Объявление его и твердость, с какой он настаивал в справедливости дела, заставили японцев призывать его одного несколько раз. В таком случае мы жестоко страшились, чтоб они не принудили его признать ложным последнее свое показание и обратиться к прежнему. При возвращении его из замка мы старались тщательно замечать все черты его лица, чтобы видеть, в каком расположении духа он находится, а так как ныне позволено нам было иногда выходить из клеток, греться у огня и прохаживаться по коридорам, то мы научали потихоньку матросов, чтоб они выведывали у Алексея, о чем его спрашивали и что он ответ чал, и если он сообщит им что-нибудь для нас благоприятное, возвестить нас о том, кашлянув несколько раз, а в противном случае молчать.
К удовольствию нашему, всякий вечер они поднимали такой кашель, как будто между ними было поветрие.
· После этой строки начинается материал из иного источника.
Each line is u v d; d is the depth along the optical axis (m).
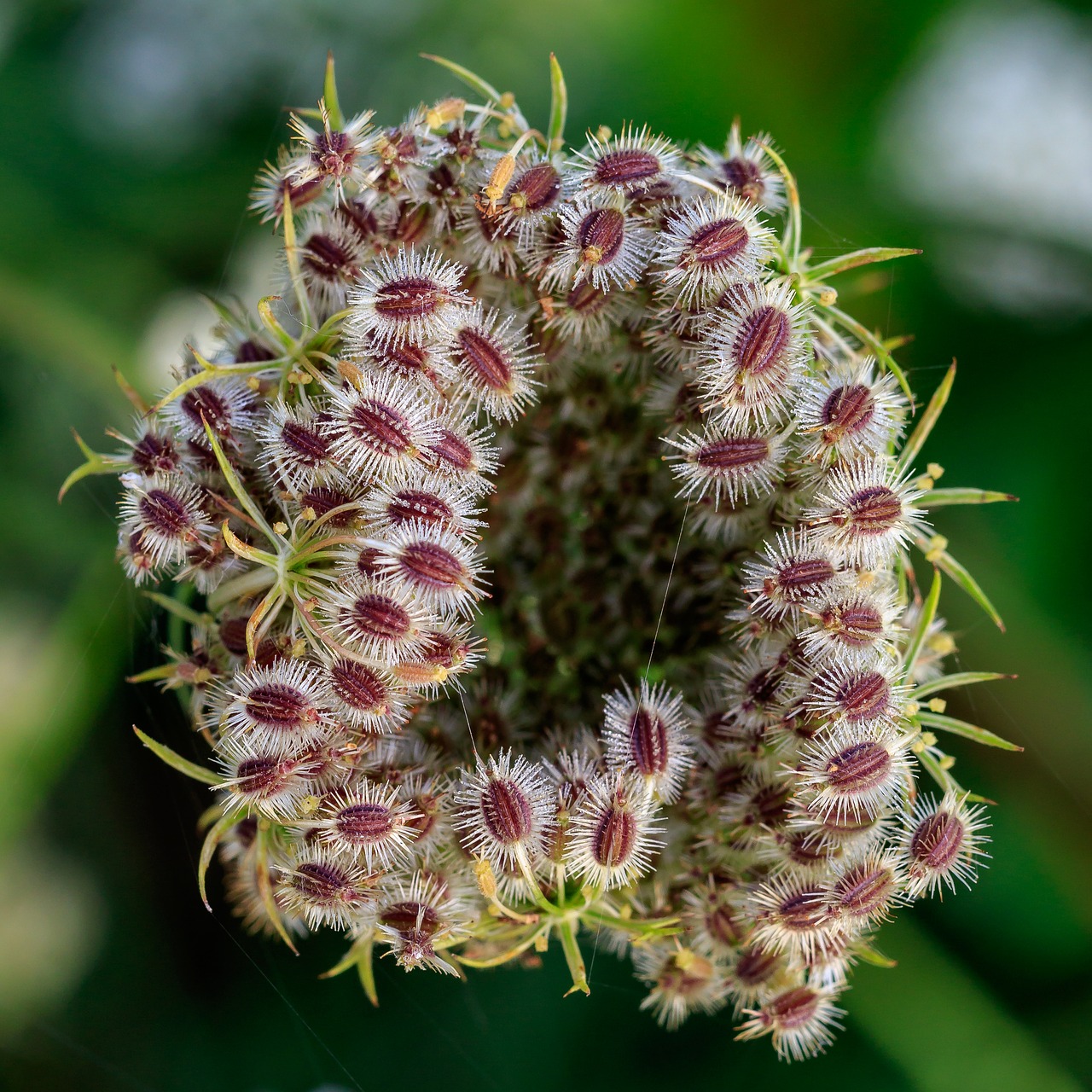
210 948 0.29
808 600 0.27
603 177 0.27
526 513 0.29
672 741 0.27
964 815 0.27
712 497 0.28
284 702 0.27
Японцы, отобрав у Алексея все, что им было нужно, привели нас к губернатору. Первый вопрос его был, действительно ли правда, что русские не посылали курильцев к их берегам, а потом спросил, когда Алексей признался нам, что они обманули японцев. Алексей не робел и, смело подтверждая свое объявление, требовал очной ставки с его товарищами, о которых японцы никогда достоверно нам не сказывали, отпустили ли они их с Итурупа по отбытии «Дианы» или задержали.
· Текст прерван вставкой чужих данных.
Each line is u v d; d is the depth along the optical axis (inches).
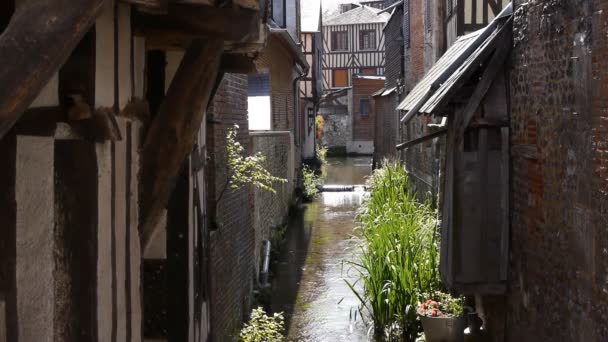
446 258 271.7
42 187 97.0
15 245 90.0
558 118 206.4
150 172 143.5
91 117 107.7
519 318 246.1
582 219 187.3
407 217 394.0
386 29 1011.9
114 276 122.3
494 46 253.8
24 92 75.7
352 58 1836.9
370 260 344.8
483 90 252.5
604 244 172.1
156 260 184.2
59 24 78.7
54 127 100.4
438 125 439.2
Мы возвратились домой в большой горести, полагая, что японцы непременно считают объявление Алексея выдумкой и обманом, которые, натурально, должны они приписывать нашему изобретению, что, конечно, послужит несравненно к большему еще против нас предубеждению. «Теперь уже, – говорили мы, – японцы имеют полное право поступить с нами, как с шпионами и обманщиками, хотя, впрочем, сколь мы ни правы, но невинность наша известна только одному богу я нам».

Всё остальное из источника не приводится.